- Exercise
Return each line below holding the string "languages".

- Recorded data
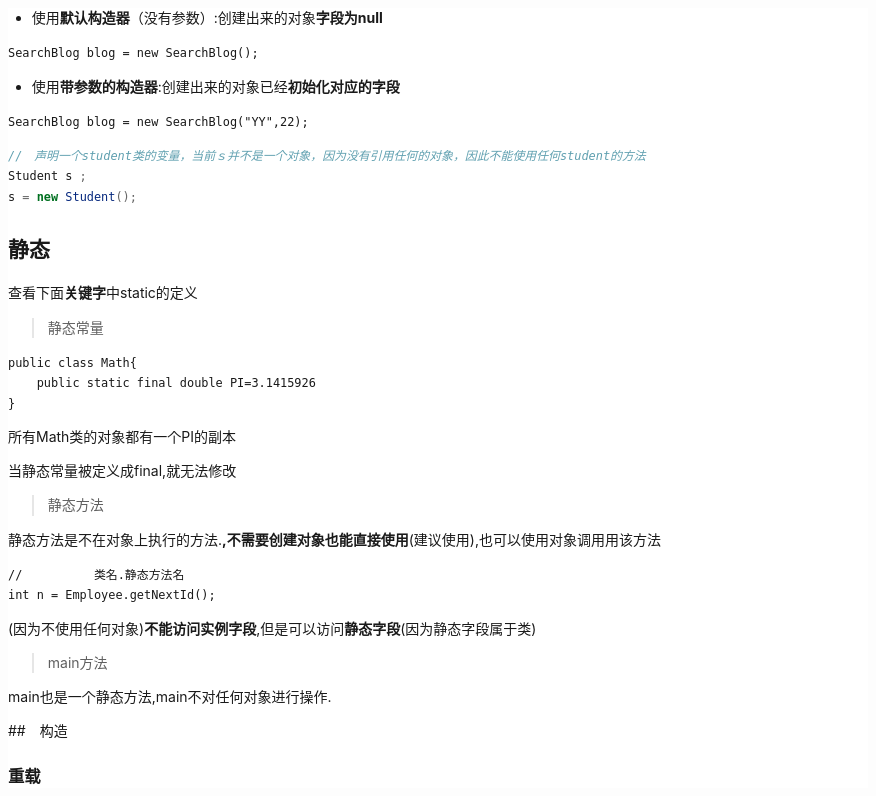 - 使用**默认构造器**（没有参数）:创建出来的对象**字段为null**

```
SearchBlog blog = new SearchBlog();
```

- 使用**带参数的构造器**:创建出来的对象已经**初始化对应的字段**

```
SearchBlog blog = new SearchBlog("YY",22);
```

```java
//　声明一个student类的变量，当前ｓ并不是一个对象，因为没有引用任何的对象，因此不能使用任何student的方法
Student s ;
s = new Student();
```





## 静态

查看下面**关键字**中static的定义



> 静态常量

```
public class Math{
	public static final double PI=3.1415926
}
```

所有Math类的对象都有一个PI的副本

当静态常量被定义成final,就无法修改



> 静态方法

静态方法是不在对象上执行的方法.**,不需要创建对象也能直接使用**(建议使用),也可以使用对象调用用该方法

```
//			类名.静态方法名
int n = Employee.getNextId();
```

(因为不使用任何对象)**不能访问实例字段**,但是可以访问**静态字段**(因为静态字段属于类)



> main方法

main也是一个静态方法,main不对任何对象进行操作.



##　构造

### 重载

...

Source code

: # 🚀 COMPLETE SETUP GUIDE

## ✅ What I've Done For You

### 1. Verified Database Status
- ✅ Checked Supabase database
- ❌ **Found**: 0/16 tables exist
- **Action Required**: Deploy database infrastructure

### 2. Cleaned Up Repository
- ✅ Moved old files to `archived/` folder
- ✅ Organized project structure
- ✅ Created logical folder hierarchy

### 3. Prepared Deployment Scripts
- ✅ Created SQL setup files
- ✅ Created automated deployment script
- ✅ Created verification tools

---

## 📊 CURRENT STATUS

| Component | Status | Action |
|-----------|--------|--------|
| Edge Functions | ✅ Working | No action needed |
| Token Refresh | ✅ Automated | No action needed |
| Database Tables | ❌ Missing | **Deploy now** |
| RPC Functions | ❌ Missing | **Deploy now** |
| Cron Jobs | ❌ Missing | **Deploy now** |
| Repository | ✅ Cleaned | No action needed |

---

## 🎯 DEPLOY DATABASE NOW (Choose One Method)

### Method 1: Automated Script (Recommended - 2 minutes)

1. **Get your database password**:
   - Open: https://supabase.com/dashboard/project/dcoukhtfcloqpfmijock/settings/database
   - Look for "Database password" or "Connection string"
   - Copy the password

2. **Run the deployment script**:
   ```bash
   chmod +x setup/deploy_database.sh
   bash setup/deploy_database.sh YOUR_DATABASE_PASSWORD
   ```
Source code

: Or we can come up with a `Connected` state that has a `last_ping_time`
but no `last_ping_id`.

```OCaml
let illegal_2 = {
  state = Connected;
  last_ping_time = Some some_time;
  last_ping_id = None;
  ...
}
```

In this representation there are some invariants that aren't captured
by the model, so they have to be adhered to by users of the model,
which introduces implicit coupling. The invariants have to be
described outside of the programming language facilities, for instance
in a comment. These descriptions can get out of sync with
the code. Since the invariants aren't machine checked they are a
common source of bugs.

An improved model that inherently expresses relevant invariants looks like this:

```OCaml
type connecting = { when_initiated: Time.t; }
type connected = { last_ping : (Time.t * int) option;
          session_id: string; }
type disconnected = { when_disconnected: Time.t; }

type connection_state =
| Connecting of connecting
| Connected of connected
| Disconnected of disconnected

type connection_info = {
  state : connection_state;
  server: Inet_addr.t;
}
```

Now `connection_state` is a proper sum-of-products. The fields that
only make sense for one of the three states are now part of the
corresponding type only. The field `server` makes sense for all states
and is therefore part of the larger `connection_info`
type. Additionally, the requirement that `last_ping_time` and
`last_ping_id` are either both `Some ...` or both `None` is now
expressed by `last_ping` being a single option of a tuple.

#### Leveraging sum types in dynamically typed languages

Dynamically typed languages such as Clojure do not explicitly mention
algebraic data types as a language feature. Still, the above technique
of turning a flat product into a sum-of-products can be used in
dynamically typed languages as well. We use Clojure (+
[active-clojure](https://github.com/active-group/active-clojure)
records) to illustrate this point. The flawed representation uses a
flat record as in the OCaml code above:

- Expected answer
#### Leveraging sum types in dynamically typed languages
Dynamically typed languages such as Clojure do not explicitly mention
dynamically typed languages as well. We use Clojure (+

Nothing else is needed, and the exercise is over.